(Data to use)

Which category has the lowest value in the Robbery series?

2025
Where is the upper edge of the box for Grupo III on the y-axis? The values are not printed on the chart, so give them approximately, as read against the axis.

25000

(End Data to use)
(Data to use)

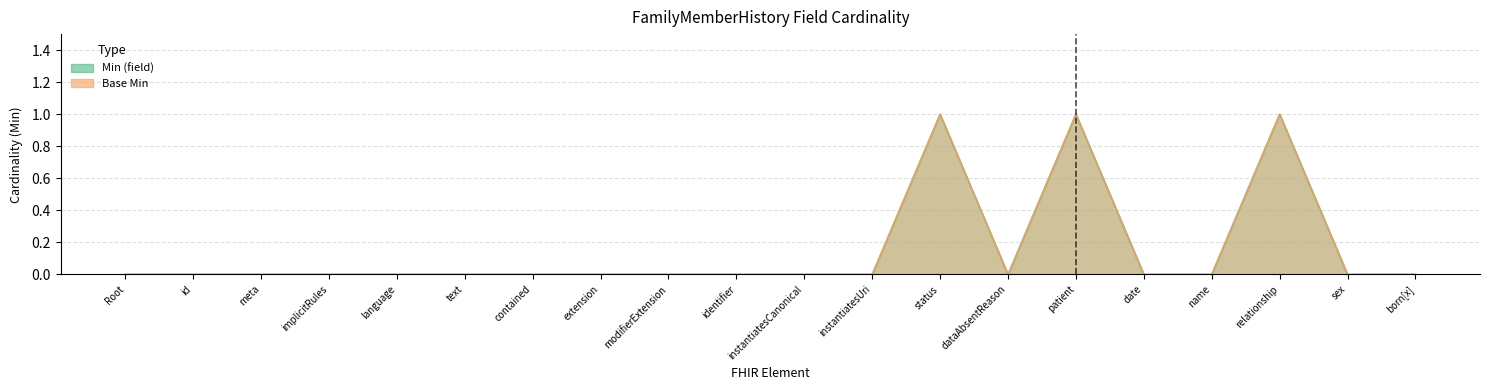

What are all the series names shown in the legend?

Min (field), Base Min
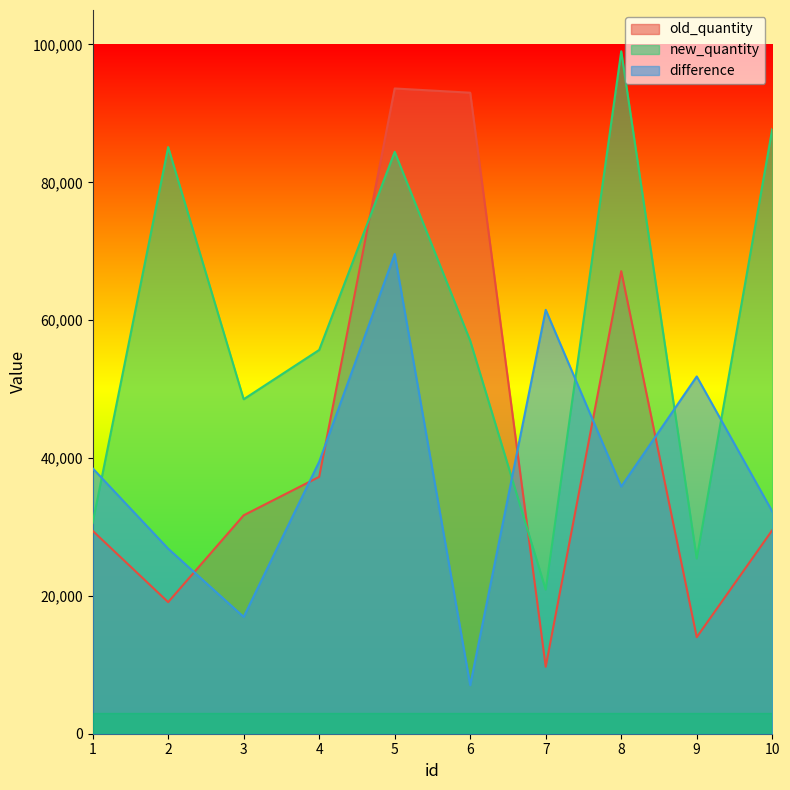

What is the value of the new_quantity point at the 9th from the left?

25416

(End Data to use)
(Data to use)

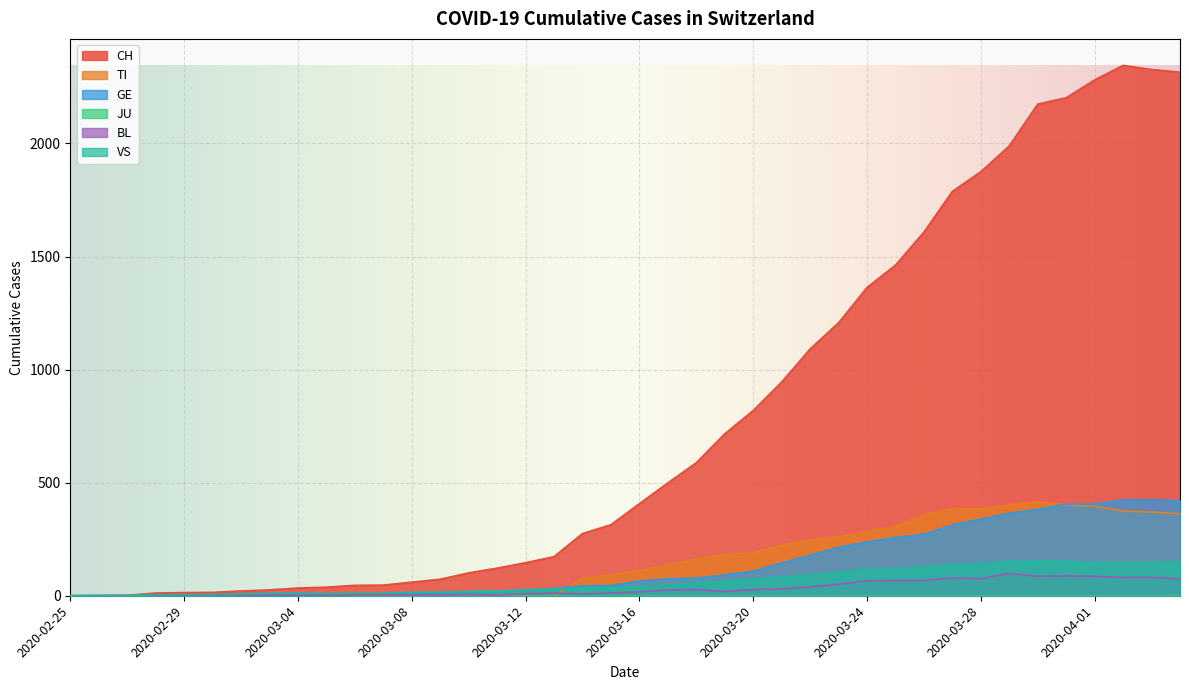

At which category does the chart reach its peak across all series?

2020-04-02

(End Data to use)

*Action item*.
Reproduce everything from the line that contains "Which category has" down to the line that contains "Where is the", with both lines included.

*Answer to this problem*.
Which category has the lowest value in the Robbery series?

2025
Where is the upper edge of the box for Grupo III on the y-axis? The values are not printed on the chart, so give them approximately, as read against the axis.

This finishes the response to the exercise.